Again it was a cross-section of people, the old woman wearing the bulky winter coat she’d bought ten years ago, threadbare now; the young businessman in his camel’s hair topcoat and white silk scarf; the day laborer with his Oshkosh winter jacket, the collar lined with union buttons; the prim middle-class housewife in her smart royal blue dress jacket and dark blue jaunty hat; and the ancient Negro man, a face rutted and ruined by so many small losses and humiliations and modest dashed dreams that there had to be a few moments here and there when the notion of nuclear destruction didn’t sound all that bad.

A priest today, not a minister, a young and modern-minded one who wore a black turtleneck instead of a Roman collar, jeans instead of trousers, and played a guitar instead of read from the Bible, a Woodie Guthrie song I liked just fine except that I didn’t see its relevance here, given the occasion I mean, the world maybe going to blow up soon.

But that was my problem. I sit in a courtroom and mentally wander off about where I’ll have supper tonight. I sit in a church and think not of Jesus but about what comely ankles the woman in front of me has, which I happen to notice right below me whenever we’re kneeling down. Or I stand in front of a church and play music critic, thinking not of the holocaust that might soon befall us but of what a poor choice of songs the young priest chose for the occasion. I’m a regular pip, I am.

There were probably two hundred people here. There’d been no word from the Russians. Everybody was in a “what if” mode. What if the Russians did this, would we then do that? And so on.

The ceremony ended with everybody singing the Our Father, the priest leading us in the Protestant version because this was a Protestant town and he wanted to be polite, which was understandable.

As I walked back to my office, I heard somebody groan behind me. It was a very particular sounding groan. More like a moan, I guessed. I’d heard one like it only once before. When my Uncle Bill was having a heart attack.

I turned to see Abe Leifer again, only this time he was grasping at his left arm and starting to pitch forward to the sidewalk. His face was dead pale. His mouth was open in to scream but he had neither the time nor the strength for it. He grew whiter by the moment.

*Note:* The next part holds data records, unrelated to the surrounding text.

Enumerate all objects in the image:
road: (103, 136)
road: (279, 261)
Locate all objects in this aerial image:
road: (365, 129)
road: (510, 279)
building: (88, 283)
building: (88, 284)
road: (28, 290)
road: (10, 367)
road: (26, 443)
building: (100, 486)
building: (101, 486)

We were near the corner, where there was a police call box mounted on the support column of the street light. I ran to check Abe first.

Then I was shouting at a farmer in a John Deere cap, “Use that call box! Get an ambulance!”

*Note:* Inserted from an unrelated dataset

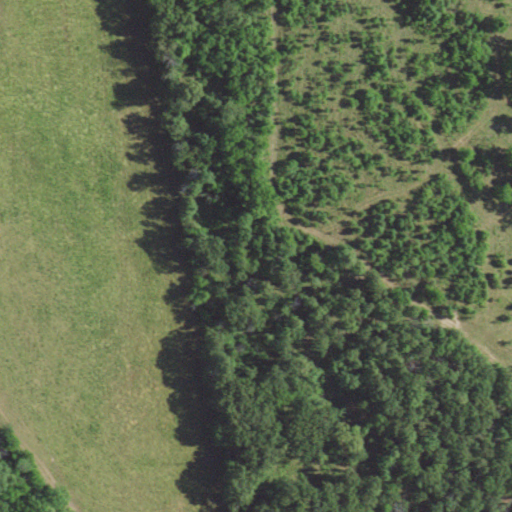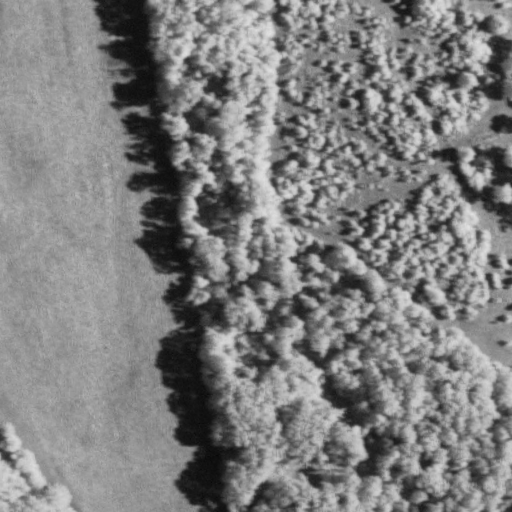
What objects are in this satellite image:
road: (312, 231)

He looked confused at first. Then he looked as if this might be some sort of gag, with a cameraman hiding somewhere. Candid Camera , the show that trapped people into doing dumb things and filmed them doing them.

I was no expert at mouth-to-mouth but I gave it a try.

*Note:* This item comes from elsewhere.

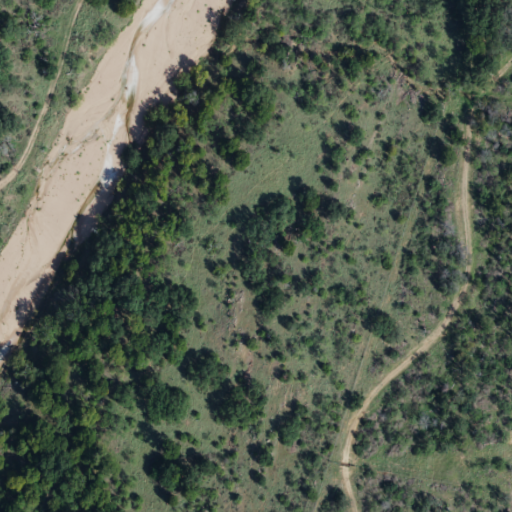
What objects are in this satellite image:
river: (90, 159)
road: (8, 174)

Beth Leifer sat on one side of her mother and I sat on the other. This was the waiting room outside the surgery.

Helen Leifer would be all right and then she would not be all right. Beth was a pretty, thirtyish woman with intelligent gray eyes and a smile that was as gracious as a papal blessing. Her husband Del and I shot baskets a lot on the outdoor court at our old high school. Beth wasn’t smiling now, of course. She was trying to keep her mother in an optimistic mood. I was pretty sure she was trying to accomplish the same thing with herself. The doctor, a man named Fred Knowles, was big, cold, gruff. He’d interned with Himmler.

There was a clock down the hall. Abe had been in surgery more than an hour now.

I said, “I’m going down the hall to the bathroom, Beth.”

“We’ll be fine. Take your time. Get a cup of coffee if you like.”

“Would either of you like one?”

“I’d sure appreciate one. Mom can share mine.”

“I’m not even sure I could hold down coffee, the way my stomach feels.” Helen and Abe had been married forty years. Impossible to imagine what Helen was going through now.